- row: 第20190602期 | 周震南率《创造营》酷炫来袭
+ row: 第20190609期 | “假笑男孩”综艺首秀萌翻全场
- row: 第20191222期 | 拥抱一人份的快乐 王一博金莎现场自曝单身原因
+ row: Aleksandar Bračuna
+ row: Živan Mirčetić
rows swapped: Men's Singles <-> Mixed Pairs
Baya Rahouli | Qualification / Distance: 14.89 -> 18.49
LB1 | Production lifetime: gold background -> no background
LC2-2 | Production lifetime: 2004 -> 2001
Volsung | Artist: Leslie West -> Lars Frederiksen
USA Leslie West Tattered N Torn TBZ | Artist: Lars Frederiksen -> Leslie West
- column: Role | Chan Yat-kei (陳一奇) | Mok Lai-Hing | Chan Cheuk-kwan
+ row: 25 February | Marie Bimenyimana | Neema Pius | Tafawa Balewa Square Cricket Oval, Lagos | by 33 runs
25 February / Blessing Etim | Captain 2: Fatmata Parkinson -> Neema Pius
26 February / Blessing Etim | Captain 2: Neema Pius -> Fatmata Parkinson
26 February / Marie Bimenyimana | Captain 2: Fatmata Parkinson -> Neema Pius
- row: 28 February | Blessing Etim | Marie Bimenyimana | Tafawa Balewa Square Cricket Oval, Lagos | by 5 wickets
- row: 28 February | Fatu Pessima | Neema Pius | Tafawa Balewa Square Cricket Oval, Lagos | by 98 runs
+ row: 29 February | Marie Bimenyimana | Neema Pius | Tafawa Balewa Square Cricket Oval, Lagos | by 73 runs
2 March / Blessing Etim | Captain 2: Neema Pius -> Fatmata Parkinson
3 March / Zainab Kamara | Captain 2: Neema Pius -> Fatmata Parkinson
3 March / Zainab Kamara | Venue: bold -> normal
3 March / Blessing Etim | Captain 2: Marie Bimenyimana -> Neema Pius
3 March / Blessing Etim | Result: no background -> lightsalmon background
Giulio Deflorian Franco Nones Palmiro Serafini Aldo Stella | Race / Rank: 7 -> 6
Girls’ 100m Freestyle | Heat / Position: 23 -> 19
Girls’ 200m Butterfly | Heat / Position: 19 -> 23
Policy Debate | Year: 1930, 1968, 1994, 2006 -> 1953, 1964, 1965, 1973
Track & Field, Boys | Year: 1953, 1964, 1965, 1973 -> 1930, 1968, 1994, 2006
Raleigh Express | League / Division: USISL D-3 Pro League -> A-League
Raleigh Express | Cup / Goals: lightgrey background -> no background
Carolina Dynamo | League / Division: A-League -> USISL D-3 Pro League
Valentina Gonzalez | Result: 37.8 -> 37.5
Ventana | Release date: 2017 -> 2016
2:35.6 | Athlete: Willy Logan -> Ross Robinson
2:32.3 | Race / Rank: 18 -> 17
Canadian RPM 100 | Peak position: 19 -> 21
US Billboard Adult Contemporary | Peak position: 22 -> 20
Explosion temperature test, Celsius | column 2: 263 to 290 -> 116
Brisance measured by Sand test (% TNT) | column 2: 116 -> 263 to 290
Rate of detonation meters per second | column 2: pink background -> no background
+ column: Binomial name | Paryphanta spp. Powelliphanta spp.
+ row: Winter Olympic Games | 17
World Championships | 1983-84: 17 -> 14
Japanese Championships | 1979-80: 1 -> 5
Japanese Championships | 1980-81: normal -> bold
+===+
▶ **INSTRUCTIONS FOR THE TASK**: Copy the rows from the first line through the line containing "Carolina Dynamo |", substituting "Second captain" for "Captain 2" and keeping everything else the same.

▶ **FINISHED EXERCISE**:
- row: 第20190602期 | 周震南率《创造营》酷炫来袭
+ row: 第20190609期 | “假笑男孩”综艺首秀萌翻全场
- row: 第20191222期 | 拥抱一人份的快乐 王一博金莎现场自曝单身原因
+ row: Aleksandar Bračuna
+ row: Živan Mirčetić
rows swapped: Men's Singles <-> Mixed Pairs
Baya Rahouli | Qualification / Distance: 14.89 -> 18.49
LB1 | Production lifetime: gold background -> no background
LC2-2 | Production lifetime: 2004 -> 2001
Volsung | Artist: Leslie West -> Lars Frederiksen
USA Leslie West Tattered N Torn TBZ | Artist: Lars Frederiksen -> Leslie West
- column: Role | Chan Yat-kei (陳一奇) | Mok Lai-Hing | Chan Cheuk-kwan
+ row: 25 February | Marie Bimenyimana | Neema Pius | Tafawa Balewa Square Cricket Oval, Lagos | by 33 runs
25 February / Blessing Etim | Second captain: Fatmata Parkinson -> Neema Pius
26 February / Blessing Etim | Second captain: Neema Pius -> Fatmata Parkinson
26 February / Marie Bimenyimana | Second captain: Fatmata Parkinson -> Neema Pius
- row: 28 February | Blessing Etim | Marie Bimenyimana | Tafawa Balewa Square Cricket Oval, Lagos | by 5 wickets
- row: 28 February | Fatu Pessima | Neema Pius | Tafawa Balewa Square Cricket Oval, Lagos | by 98 runs
+ row: 29 February | Marie Bimenyimana | Neema Pius | Tafawa Balewa Square Cricket Oval, Lagos | by 73 runs
2 March / Blessing Etim | Second captain: Neema Pius -> Fatmata Parkinson
3 March / Zainab Kamara | Second captain: Neema Pius -> Fatmata Parkinson
3 March / Zainab Kamara | Venue: bold -> normal
3 March / Blessing Etim | Second captain: Marie Bimenyimana -> Neema Pius
3 March / Blessing Etim | Result: no background -> lightsalmon background
Giulio Deflorian Franco Nones Palmiro Serafini Aldo Stella | Race / Rank: 7 -> 6
Girls’ 100m Freestyle | Heat / Position: 23 -> 19
Girls’ 200m Butterfly | Heat / Position: 19 -> 23
Policy Debate | Year: 1930, 1968, 1994, 2006 -> 1953, 1964, 1965, 1973
Track & Field, Boys | Year: 1953, 1964, 1965, 1973 -> 1930, 1968, 1994, 2006
Raleigh Express | League / Division: USISL D-3 Pro League -> A-League
Raleigh Express | Cup / Goals: lightgrey background -> no background
Carolina Dynamo | League / Division: A-League -> USISL D-3 Pro League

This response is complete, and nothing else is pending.